Netflix Inc. (NFLX) just bought an $82.7 billion headache. It dropped that much money to swallow Warner Bros. Studios and HBO Max through a buyout of Warner Bros. Discovery Inc. (WBD) — snapping up Harry Potter, Batman, Game of Thrones, and Casablanca like it was clearing out the bargain bin at a liquidation sale, suggests Keith Fitz-Gerald, editor of 5 With Fitz.

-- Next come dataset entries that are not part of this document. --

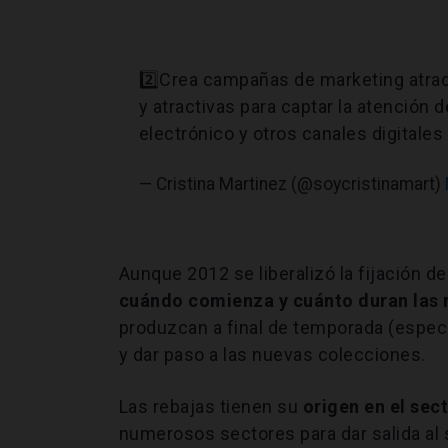
2️⃣Crea campañas de marketing atract
y atractivas para captar la atención de
electrónico y otros canales digitale
— Cristina Martinez (@soycristinamart)
Aunque 2012 se liberalizó la fijación de
cuándo comienza y cuánto duran las 
produzcan a final de temporada (especi
y dar paso a las nuevas colecciones.
Las
rebajas
tienen su
origen en el sect
numerosos sectores para dar salida al 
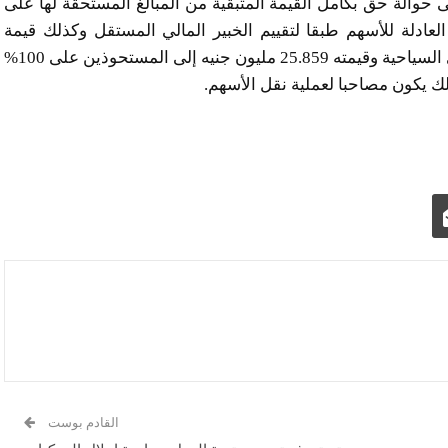
لى حوالة حق بكامل القيمة المتبقية من المبالغ المستحقة لها على
العادلة للأسهم طبقا لتقييم الخبير المالي المستقل وكذلك قيمة
مشروع دهب الذي سيؤول إلى شركة رمكو لإنشاء القرى السياحية وقيمته 25.859 مليون جنيه إلى المستحوذين على 100%
ك يكون مصاحبا لعملية نقل الأسهم.
القادم بوست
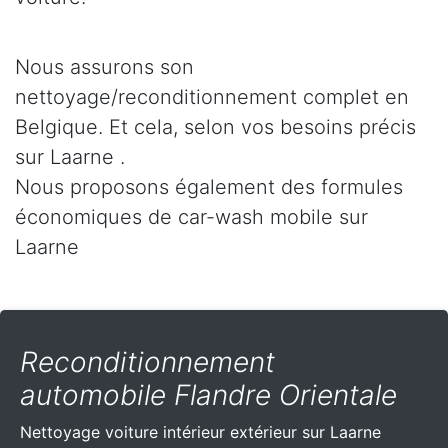
Nous assurons son
nettoyage/reconditionnement complet en
Belgique. Et cela, selon vos besoins précis
sur Laarne .
Nous proposons également des formules
économiques de car-wash mobile sur
Laarne
Reconditionnement
automobile Flandre Orientale
Nettoyage voiture intérieur extérieur sur Laarne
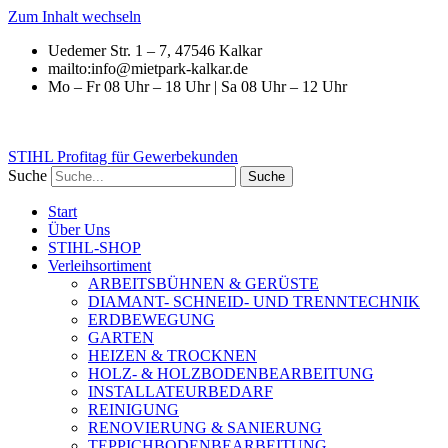
Zum Inhalt wechseln
Uedemer Str. 1 – 7, 47546 Kalkar
mailto:info@mietpark-kalkar.de
Mo – Fr 08 Uhr – 18 Uhr | Sa 08 Uhr – 12 Uhr
STIHL Profitag für Gewerbekunden
Suche
Suche
Start
Über Uns
STIHL-SHOP
Verleihsortiment
ARBEITSBÜHNEN & GERÜSTE
DIAMANT- SCHNEID- UND TRENNTECHNIK
ERDBEWEGUNG
GARTEN
HEIZEN & TROCKNEN
HOLZ- & HOLZBODENBEARBEITUNG
INSTALLATEURBEDARF
REINIGUNG
RENOVIERUNG & SANIERUNG
TEPPICHBODENBEARBEITUNG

Hollywood romantics are calling it a dream merger. I think it's more like a multi-billion-dollar migraine. Why? Simple. If the “legendary” library were a real money printer, it wouldn’t have been on the clearance rack to begin with.
NFLX, WBD (YTD % Change)

Data by YCharts
Paramount Skydance Corp. (PSKY) attorneys are already crying foul, firing off a letter questioning the “fairness and adequacy” of the sale process — which is corporate-speak for “we lost, and we’re salty about it.” Regulators are sharpening their knives because this could be an e-ticket ride straight to antitrust heck. Sigh.
If you must play NFLX, forget about the price of the stock. I think there's a good case to be made that NFLX short-term volatility is seriously misplaced and that’s what you want to focus on. Or at least I do.
One way to do that is to target short-dated straddles because you're tactically going after abnormally high volatility, not making an investment play. Elevated IV often snaps back like a rubber band. And when you sell a straddle, you can make money even if the price doesn’t move a lot because falling IV crushes options values.
What's more, you don't need NFLX to calm down...just be “calmer” than expected. The key in situations like this one is disciplined “sizing” - meaning that you want just enough exposure to catch the volatility pop without blowing up your account if you're wrong. Again, purely tactical, not an investment play.